Built-in Agent (Fallback)¶
Trailblaze ships a built-in agent — trailblaze step, plus the vision primitives
trailblaze ask and trailblaze verify — for cases where you don’t have a coding agent
in the loop. It’s the same agent that powers --self-heal and the CI fallback path.
(trailblaze blaze remains accepted as a deprecated alias of trailblaze step.)
These commands appear under Built-in agent: at the bottom of trailblaze --help,
below the recommended deterministic primitives. They require an LLM:
trailblaze config llm anthropic/claude-sonnet-4-20250514
The built-in agent implements features from the Mobile-Agent-v3 research line: exception handling for popups and stuck states, reflection and self-correction, task decomposition, cross-app memory, and enhanced recording for robust replay.

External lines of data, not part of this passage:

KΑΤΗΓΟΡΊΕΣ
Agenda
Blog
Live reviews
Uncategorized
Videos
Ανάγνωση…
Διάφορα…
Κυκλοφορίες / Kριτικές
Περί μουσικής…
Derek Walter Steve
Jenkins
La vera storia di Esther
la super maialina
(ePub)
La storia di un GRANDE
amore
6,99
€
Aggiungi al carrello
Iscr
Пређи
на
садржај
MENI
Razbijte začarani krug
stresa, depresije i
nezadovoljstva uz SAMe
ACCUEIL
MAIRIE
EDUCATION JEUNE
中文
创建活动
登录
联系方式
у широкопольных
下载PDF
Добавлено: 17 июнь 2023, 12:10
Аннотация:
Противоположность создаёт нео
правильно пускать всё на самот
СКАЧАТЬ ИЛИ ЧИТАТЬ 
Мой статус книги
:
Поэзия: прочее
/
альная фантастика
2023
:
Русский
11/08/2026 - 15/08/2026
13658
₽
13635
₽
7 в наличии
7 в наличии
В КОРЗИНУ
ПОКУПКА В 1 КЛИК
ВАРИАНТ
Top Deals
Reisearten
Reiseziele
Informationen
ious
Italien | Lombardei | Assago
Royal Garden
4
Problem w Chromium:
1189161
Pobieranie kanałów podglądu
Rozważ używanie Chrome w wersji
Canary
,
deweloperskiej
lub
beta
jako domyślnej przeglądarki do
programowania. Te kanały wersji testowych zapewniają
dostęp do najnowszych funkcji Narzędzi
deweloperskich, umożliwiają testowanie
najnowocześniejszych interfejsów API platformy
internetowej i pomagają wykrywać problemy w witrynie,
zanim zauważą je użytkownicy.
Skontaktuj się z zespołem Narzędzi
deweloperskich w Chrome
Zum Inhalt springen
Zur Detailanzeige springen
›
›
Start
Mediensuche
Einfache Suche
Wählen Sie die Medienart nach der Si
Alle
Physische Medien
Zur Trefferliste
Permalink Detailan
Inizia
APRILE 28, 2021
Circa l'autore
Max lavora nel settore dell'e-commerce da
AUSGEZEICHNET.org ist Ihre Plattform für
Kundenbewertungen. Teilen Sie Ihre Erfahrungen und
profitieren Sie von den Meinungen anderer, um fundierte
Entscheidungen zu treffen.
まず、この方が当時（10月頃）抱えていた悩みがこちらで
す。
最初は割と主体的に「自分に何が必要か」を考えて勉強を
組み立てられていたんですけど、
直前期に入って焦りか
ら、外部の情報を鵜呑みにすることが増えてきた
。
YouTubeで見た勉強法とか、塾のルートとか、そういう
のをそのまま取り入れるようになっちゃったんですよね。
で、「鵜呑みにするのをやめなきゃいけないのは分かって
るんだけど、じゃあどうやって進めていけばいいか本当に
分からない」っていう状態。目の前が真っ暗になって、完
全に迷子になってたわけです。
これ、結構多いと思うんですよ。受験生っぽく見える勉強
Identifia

For serious authoring work, you want a real coding agent (Claude Code, Cursor, Codex) driving the Trailblaze primitives instead — those bring your codebase, log inspection, and project context to the loop, which the built-in agent can’t.
Where to Go Next¶
- New here? Start with Getting Started.
- Wiring a coding agent over the CLI? See the CLI reference and the README.
- Authoring trails? See Project Layout and Configuration.
- Composing your own surface? Start with Your First Trailmap — it’s the workspace-to-passing-run walkthrough and links onward to the per-tool Scripted Tools (TypeScript) reference, the Trailmaps manifest schema, and the Trailblaze Tools catalog of scripted / pure-YAML / Kotlin flavors.
- Customizing the LLM? See LLM Configuration and Built-in Models.
- Going deep? See Architecture and the devlog.
License¶
Trailblaze is licensed under the Apache License 2.0.